* **Page excerpt**:
Text manipulation functions

@sjakobi: Yeah, that’s a good point

So assuming that we agree with @blamario that we should focus on high-level primitives (i.e. ones that are not based on individual characters), there are basically three possible options to choose from:

  • Make Text “transparent”

    e.g. add a Text/split : Text → Text → Text primitive and then we could implement the original request as:

    Prelude.Text.concatSep "_" (Text/split "-" name)
    
  • Add Text transformations that don’t enable introspection

    i.e. instead of Text/split we add built-ins like Text/replace : Text → Text → Text → Text, which does not permit introspection

    Some other hypothetical primitives that might fall into this category are:

    • Text/take : Natural → Text → Text
    • Text/escapeXML : Text → Text
  • Continue to keep Text opaque

2 Likes

The best choice depends on the ultimate use cases. That being said, the first option does not really make Text transparent or enable introspection in the same way that Haskell’s accursed type String = [Char] does. I can’t think of any serious harm it could cause in the long term. It could perhaps become obsoleted by more primitive functions in future, but that doesn’t seem like a heavy burden. If nobody else can think of a more serious problem, that would be my default choice.

* **Information provided**:
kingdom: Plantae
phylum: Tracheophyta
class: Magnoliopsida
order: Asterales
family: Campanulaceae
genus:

* **Problem**:
In the thread on text manipulation functions, what type signature is given for the proposed Text/replace built-in? Please answer briefly.

* **Correct output**:
Text → Text → Text → Text